Instructions to follow:
Convert everything in the listing from the line containing "both start times." down to the line containing "8:45 AM to 3:00 PM" into a Markdown table with the columns "Row" and "Line". Put one numbered row per line, and leave out blank lines.

══ Information provided ══

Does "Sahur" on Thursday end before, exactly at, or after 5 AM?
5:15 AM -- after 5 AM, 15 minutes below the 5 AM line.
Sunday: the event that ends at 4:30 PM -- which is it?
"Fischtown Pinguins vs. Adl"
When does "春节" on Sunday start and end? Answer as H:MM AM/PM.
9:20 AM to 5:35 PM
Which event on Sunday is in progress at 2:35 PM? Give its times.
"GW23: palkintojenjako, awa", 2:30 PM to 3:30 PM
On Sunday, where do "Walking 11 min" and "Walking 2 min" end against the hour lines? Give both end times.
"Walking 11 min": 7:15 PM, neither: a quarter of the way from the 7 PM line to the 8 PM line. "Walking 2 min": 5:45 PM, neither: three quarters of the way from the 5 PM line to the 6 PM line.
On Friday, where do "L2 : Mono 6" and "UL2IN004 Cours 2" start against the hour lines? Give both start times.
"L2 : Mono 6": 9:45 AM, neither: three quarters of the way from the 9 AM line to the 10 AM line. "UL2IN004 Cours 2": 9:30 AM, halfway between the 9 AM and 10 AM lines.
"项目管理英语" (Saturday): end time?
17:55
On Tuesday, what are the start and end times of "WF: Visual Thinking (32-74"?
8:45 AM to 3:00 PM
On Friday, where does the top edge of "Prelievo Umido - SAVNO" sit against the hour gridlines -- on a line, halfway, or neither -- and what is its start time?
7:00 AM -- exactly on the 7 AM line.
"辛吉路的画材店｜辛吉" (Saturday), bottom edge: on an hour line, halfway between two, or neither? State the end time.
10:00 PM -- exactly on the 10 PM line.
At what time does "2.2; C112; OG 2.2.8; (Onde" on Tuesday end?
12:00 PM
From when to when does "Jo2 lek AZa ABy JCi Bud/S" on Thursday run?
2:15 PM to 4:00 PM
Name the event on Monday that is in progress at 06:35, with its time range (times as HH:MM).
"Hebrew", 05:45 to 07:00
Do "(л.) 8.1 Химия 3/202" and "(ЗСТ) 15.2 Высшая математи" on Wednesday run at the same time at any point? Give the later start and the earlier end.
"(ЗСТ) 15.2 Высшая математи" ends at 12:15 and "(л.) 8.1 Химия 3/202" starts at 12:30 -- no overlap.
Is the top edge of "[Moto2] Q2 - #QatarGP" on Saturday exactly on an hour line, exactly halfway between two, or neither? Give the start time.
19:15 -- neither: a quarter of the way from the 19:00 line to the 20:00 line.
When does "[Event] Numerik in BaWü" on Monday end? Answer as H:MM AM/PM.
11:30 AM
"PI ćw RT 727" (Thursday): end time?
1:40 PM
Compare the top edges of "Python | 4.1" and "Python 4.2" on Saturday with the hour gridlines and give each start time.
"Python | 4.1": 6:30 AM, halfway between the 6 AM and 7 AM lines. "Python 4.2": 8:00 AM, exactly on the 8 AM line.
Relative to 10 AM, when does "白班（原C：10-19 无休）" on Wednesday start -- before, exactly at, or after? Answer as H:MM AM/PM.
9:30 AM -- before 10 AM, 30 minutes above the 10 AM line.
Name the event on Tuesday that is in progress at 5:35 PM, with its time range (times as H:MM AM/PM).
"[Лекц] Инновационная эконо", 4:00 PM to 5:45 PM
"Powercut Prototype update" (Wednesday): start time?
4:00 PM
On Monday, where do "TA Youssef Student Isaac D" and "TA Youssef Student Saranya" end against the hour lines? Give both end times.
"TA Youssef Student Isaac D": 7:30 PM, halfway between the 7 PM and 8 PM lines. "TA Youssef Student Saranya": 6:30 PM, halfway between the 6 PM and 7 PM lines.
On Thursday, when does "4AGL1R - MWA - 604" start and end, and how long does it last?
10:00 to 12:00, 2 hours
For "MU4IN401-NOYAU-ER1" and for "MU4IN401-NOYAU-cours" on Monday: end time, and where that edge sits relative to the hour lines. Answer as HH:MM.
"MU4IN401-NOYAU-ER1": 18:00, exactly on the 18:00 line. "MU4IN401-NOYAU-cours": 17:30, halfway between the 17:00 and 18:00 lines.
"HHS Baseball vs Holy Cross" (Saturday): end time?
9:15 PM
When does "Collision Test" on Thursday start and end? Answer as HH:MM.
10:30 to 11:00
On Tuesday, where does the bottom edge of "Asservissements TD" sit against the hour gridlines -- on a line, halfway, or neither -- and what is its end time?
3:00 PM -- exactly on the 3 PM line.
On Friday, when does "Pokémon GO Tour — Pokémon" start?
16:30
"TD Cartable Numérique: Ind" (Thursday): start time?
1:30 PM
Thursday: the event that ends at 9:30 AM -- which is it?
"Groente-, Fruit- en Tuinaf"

═══

Solution below:
| Row | Line |
|---|---|
| 1 | On Friday, where do "L2 : Mono 6" and "UL2IN004 Cours 2" start against the hour lines? Give both start times. |
| 2 | "L2 : Mono 6": 9:45 AM, neither: three quarters of the way from the 9 AM line to the 10 AM line. "UL2IN004 Cours 2": 9:30 AM, halfway between the 9 AM and 10 AM lines. |
| 3 | "项目管理英语" (Saturday): end time? |
| 4 | 17:55 |
| 5 | On Tuesday, what are the start and end times of "WF: Visual Thinking (32-74"? |
| 6 | 8:45 AM to 3:00 PM |